Last season in San Marcos, UTSA did not just beat Texas State.
They shut them out.
They walked into the Bobcats’ house, took the air out of the rivalry, and left Texas State with the kind of humiliation that sits in a locker room for an entire offseason. That is not just a loss. That is a scar. That is the kind of result coaches put on screens in January. That is the kind of result players hear about in the weight room, on campus, and from every person who wants to know when the Bobcats are going to punch back.
Now Texas State gets its chance.
The problem?
The rematch is not in San Marcos.
It is in San Antonio.
It is inside the Alamodome, where the Roadrunners have turned doubt into dust and where Baylor just found out how quickly a ranked opponent can become a cautionary tale. The Bobcats are not walking into a normal rivalry game. They are walking into the home of the defending national champions one week after UTSA posted 73 points, forced a shutout, and reminded the sport that Season 2 is not a rebuild.
It is a reign.
That makes this matchup dangerous in both directions.
For Texas State, this is a chance to get back on track, reclaim some pride, and prove that last year’s shutout was not the true gap between the programs. Rivalry games do not care about rankings once the ball is kicked. They do not care about last week’s box score. They care about emotion, physicality, and whether the team with revenge on its mind can turn anger into execution.
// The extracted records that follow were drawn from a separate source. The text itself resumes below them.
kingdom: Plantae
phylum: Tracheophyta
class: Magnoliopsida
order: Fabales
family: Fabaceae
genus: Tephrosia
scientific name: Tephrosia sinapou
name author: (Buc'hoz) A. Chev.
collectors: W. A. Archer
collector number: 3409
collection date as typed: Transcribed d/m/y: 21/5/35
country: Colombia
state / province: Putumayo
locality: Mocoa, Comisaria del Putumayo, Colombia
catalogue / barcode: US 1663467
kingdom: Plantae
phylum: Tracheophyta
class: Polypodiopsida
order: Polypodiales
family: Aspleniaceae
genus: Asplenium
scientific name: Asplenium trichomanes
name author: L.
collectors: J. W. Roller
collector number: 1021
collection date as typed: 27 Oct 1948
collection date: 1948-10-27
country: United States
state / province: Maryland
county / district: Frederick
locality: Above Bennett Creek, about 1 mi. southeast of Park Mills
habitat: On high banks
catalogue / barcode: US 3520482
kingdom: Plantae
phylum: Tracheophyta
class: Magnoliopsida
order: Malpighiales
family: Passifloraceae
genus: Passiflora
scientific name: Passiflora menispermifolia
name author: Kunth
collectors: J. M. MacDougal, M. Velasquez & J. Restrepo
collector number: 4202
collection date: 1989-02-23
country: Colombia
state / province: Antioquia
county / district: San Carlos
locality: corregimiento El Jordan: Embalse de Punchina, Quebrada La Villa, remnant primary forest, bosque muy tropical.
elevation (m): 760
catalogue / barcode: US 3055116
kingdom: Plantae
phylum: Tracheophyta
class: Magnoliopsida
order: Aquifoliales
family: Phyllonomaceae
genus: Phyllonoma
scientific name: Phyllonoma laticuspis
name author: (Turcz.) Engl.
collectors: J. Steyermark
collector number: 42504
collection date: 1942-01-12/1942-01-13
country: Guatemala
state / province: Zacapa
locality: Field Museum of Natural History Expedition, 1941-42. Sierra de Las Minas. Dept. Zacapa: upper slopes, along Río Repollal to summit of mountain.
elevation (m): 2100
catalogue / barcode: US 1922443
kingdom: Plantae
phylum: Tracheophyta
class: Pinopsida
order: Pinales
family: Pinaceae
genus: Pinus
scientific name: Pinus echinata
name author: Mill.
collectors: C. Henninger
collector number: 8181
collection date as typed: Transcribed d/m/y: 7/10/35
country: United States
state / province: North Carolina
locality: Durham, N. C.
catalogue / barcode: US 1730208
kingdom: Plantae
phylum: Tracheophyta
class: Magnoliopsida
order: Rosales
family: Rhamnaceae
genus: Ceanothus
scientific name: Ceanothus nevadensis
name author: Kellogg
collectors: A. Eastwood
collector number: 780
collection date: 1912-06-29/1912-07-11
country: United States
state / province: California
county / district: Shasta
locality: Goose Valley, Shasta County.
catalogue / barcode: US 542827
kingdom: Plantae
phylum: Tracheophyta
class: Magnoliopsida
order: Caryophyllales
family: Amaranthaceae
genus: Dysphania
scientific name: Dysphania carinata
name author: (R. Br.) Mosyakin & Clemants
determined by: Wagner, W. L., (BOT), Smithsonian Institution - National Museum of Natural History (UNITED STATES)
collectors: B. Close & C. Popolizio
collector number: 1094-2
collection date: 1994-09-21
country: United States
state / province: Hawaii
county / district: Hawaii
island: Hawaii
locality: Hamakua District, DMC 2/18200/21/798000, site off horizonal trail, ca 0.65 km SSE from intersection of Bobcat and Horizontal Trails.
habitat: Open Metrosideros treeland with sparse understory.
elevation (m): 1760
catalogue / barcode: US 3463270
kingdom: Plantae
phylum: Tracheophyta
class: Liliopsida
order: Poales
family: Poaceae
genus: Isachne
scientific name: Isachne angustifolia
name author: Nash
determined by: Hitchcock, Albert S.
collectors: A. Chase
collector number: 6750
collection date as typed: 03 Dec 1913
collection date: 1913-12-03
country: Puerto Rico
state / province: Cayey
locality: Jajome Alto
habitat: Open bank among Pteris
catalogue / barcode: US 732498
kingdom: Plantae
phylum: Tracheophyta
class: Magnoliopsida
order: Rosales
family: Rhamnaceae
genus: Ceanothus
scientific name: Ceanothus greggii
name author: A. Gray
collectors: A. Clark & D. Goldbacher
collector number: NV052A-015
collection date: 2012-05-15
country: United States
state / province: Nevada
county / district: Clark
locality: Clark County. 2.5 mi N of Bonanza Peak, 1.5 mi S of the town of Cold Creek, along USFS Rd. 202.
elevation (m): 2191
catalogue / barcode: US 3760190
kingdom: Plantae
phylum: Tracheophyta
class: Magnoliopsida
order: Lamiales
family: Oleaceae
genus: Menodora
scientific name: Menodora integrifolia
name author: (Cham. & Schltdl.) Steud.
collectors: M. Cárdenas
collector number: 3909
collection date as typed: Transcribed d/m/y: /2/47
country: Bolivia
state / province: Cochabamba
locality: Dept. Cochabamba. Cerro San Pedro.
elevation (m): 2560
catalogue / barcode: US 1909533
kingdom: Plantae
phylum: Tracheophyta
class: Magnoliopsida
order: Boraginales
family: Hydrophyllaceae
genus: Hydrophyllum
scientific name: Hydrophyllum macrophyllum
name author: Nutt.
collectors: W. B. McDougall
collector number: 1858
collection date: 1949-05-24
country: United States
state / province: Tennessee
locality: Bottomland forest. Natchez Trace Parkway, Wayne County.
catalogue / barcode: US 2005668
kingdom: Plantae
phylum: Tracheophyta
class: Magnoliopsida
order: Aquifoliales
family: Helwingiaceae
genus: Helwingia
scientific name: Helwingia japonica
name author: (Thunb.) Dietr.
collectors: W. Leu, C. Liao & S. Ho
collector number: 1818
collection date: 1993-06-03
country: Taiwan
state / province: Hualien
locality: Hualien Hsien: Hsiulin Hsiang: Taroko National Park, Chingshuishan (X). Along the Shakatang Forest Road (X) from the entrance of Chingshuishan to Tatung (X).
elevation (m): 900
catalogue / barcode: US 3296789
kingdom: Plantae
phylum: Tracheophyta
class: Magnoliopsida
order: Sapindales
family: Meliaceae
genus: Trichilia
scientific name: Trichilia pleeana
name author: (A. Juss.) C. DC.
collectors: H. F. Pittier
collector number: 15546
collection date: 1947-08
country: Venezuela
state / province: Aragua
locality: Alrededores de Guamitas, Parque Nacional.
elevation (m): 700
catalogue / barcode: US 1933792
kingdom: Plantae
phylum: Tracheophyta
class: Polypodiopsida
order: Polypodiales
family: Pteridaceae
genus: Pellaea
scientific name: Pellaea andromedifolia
For UTSA, this is a different kind of test.
Baylor tested the crown.
Texas State tests the edge.
Can Stonewall Merritt’s team follow a 73-0 masterpiece with the same focus? Can Wayshawn Parker carry his debut into rivalry week? Can Owen McCown keep the offense clean when the opponent’s entire week is built around making the game ugly? Can the Southwest Sack Exchange treat the Bobcats like the next name on the schedule instead of getting drunk on what they just did to Baylor?
That is the challenge of a dynasty.
Winning big is one thing.
Stacking domination is something else.
Texas State is coming to San Antonio embarrassed, motivated, and desperate to change the memory of this series. UTSA is staying home with the crown, the confidence, and a fan base that just watched the Roadrunners turn a ranked Big 12 opponent into a 73-0 headline.
The I-35 series is next.
The Bobcats want revenge.
The Roadrunners want proof that the Baylor game was not the peak.
It was the opening note.
Final Word
Season 1 was the rise.
Season 2 begins as the reign.
And after Baylor walked into the Alamodome trying to restore order, UTSA sent the first message of the new campaign in all caps.
The Roadrunners are still here.
The crown is still heavy.
And Stonewall Merritt’s team still looks strong enough to carry it.